I found this out yesterday, via a chance meeting at the door
Guess who lives two floors directly above me? Aris Freakin’ Cedeño!
Hollywood Drama
“‘Deuce Bigalow’ is aggressively bad, as if it wants to cause suffering to the audience. The best thing about it is that it runs for only 75 minutes.”
The DB:EG-related spat between Rob Schneider and critic Patrick Goldstein, as summed up in Ebert’s review, is attracting more attention than the movie itself. Thank heaven this thing will be protected by ironclad copyright for the next one hundred and twenty years! We wouldn’t want pirates to steal it and make all that creativity worthless!
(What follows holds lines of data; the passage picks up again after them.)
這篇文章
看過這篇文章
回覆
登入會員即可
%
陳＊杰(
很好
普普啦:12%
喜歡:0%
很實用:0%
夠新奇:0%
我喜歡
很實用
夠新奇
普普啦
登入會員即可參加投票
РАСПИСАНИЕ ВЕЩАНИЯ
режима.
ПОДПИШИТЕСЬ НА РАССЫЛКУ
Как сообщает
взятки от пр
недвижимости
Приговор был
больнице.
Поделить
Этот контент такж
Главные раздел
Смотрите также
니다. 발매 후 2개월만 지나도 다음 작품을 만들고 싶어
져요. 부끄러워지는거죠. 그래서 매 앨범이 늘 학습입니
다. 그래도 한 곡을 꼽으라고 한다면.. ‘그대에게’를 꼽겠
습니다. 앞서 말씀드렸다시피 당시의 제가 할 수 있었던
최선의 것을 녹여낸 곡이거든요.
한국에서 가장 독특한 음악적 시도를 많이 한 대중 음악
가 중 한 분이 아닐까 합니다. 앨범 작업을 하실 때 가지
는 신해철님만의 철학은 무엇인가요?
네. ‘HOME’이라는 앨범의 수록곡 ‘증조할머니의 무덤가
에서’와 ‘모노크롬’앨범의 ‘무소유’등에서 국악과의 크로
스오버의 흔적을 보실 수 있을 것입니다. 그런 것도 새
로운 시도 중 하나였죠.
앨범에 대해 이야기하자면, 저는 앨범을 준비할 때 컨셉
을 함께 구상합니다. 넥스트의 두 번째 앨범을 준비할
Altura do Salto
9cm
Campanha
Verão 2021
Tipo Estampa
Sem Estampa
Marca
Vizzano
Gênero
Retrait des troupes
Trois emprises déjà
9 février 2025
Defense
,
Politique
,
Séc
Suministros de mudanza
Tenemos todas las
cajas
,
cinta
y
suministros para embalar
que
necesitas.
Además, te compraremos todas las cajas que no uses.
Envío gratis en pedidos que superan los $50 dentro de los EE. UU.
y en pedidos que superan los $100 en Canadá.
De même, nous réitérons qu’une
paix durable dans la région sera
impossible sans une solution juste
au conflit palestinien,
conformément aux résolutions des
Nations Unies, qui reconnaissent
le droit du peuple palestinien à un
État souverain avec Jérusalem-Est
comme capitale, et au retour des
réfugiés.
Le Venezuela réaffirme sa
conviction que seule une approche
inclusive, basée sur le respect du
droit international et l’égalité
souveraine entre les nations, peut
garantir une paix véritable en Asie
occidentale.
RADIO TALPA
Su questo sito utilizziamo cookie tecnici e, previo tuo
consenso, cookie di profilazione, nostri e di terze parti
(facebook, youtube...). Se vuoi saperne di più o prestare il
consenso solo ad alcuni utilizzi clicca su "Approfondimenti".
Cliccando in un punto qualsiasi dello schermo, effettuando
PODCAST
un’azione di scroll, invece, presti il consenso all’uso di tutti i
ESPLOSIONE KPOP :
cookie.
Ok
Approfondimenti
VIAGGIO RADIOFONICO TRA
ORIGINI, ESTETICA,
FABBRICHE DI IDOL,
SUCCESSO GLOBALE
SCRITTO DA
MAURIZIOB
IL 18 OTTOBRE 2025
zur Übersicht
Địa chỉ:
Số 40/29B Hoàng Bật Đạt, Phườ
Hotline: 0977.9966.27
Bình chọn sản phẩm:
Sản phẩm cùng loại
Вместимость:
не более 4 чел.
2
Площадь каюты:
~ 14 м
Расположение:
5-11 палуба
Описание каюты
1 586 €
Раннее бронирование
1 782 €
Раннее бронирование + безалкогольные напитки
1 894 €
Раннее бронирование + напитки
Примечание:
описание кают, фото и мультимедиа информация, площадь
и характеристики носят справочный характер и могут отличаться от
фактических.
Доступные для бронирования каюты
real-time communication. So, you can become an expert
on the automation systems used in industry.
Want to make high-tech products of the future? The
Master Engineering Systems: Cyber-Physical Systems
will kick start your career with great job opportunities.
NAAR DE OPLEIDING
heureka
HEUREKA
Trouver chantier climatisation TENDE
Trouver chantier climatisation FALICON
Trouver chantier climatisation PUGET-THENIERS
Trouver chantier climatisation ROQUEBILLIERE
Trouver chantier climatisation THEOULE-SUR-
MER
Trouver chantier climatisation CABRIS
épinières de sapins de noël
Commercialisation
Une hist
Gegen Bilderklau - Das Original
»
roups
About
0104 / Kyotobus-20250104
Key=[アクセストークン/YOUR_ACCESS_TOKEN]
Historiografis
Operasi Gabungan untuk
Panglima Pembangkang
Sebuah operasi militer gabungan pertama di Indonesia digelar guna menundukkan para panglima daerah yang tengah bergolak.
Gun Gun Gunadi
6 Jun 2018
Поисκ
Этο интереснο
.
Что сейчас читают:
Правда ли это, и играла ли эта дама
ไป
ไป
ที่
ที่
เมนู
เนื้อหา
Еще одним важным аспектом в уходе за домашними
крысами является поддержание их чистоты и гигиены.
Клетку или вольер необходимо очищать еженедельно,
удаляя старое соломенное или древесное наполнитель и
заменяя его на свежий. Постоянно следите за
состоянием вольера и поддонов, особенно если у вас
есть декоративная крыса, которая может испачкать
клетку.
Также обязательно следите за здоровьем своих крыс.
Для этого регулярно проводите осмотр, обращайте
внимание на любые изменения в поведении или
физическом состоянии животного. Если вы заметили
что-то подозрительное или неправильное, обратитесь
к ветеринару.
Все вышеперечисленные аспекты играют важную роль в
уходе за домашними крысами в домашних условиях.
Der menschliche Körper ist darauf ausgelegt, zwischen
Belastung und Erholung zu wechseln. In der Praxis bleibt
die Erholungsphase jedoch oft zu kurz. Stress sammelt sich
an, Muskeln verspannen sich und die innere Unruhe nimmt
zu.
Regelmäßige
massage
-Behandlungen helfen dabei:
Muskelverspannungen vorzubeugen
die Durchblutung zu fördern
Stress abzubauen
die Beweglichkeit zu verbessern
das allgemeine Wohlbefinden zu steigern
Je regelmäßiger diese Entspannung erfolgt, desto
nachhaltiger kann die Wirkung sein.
Read the review. The smackdown at the end will make your eyes water.
Wednesday night, in the process of moving, I applied 360 foot-pounds of torque to my upside-down foot and am now on crutches. Crutches suck. I knew something like this would happen eventually; I’m just glad it happened to me.
I’m pretty sure it’s a sprain, and it already feels a lot better. It’d be nice to get it x-rayed to make sure it’s not broken, but my health insurance doesn’t kick in for another 68 days. Thanks, guys!
Maria has been taking very good care of me, and last night, Lisa and Scott picked us up and brought us to their apartment and fed us poached salmon and showed us funny DVDs and took us home. All this when Lisa was sick herself! It is impossible to have friends as good as Lisa and Scott.